**TASK DETAILS:** Among the entries below, find the lines that hold the word "птицы" and report them.

**DATA RECORDS:**
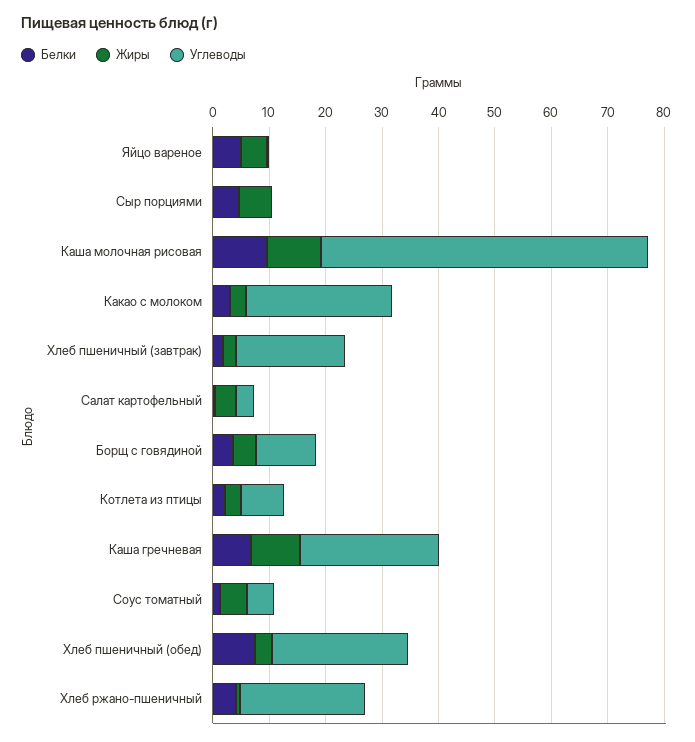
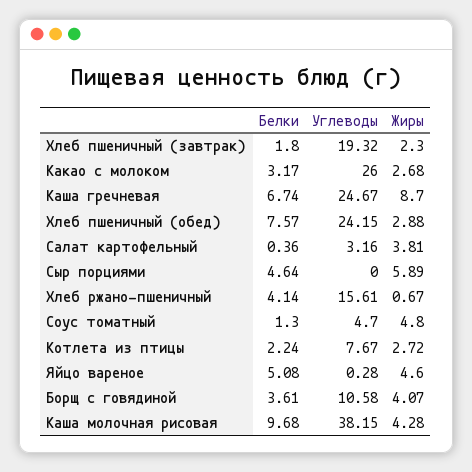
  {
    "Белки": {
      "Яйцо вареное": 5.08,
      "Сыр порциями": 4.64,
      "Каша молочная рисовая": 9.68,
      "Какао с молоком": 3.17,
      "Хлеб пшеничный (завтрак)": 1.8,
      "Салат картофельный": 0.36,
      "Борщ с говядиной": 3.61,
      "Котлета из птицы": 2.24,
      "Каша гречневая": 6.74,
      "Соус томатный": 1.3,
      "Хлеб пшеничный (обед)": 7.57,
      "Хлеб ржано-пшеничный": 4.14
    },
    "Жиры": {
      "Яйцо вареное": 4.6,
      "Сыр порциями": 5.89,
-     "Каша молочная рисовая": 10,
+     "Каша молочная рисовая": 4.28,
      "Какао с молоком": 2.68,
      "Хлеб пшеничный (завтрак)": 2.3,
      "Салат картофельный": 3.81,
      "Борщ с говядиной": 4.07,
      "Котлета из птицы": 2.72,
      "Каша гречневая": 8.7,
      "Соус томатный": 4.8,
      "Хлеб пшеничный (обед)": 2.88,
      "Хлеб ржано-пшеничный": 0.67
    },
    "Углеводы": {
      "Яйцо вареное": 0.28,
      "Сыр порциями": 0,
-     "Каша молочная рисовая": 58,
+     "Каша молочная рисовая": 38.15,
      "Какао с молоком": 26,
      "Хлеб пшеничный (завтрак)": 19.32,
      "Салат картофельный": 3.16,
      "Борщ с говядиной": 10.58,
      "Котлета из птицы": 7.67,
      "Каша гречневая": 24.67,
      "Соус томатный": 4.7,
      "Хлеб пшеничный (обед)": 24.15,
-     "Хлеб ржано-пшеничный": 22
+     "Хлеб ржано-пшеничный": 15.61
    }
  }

--

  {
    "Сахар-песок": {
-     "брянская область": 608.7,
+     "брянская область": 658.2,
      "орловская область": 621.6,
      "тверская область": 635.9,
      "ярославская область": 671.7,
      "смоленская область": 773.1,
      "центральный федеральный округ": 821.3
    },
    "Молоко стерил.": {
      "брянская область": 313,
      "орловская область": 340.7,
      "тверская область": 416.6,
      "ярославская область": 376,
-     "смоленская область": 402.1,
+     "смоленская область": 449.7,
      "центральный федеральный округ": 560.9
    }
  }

--

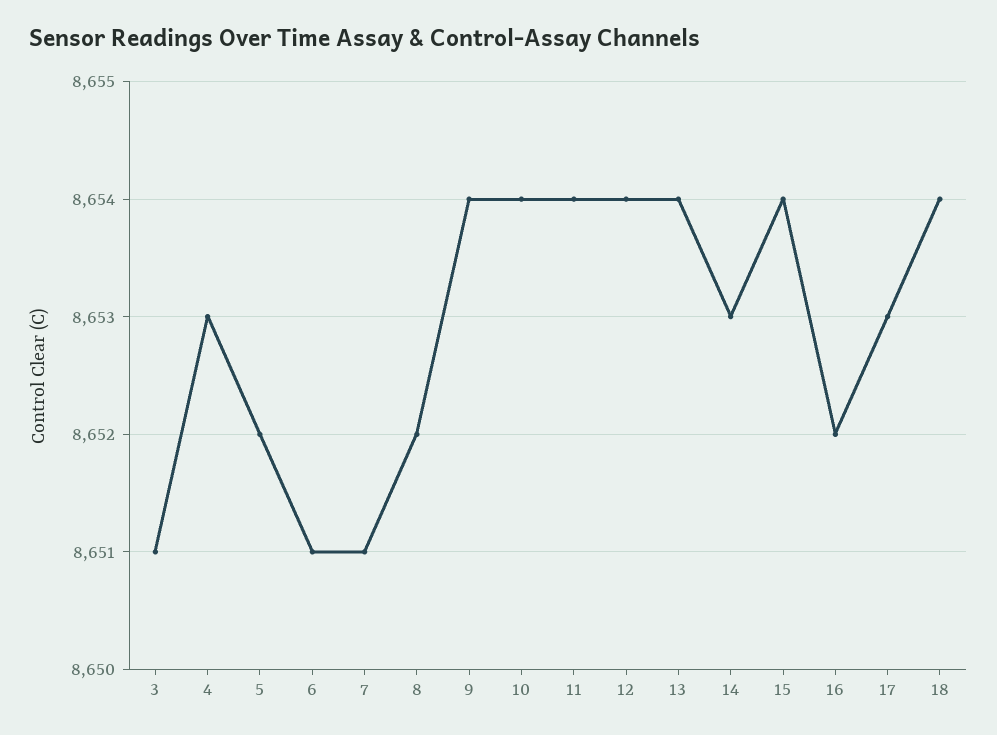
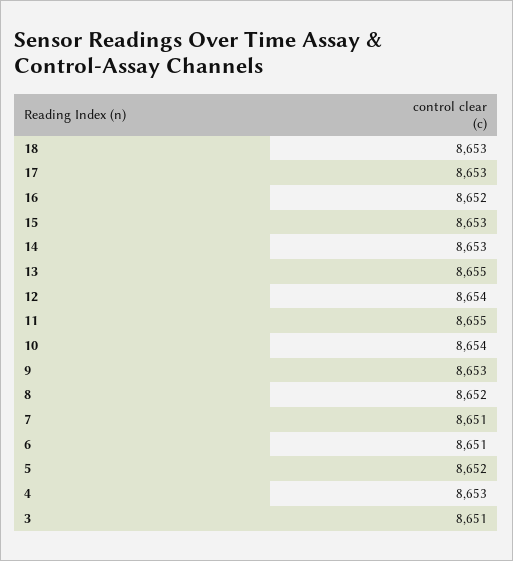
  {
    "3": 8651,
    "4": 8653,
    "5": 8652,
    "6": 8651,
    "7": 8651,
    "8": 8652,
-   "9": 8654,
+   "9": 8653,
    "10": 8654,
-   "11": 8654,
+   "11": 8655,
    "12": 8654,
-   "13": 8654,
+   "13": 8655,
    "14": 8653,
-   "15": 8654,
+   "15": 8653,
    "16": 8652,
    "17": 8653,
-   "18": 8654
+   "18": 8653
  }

**ANSWER FOR THE TASK:**
      "Котлета из птицы": 2.24,
      "Котлета из птицы": 2.72,
      "Котлета из птицы": 7.67,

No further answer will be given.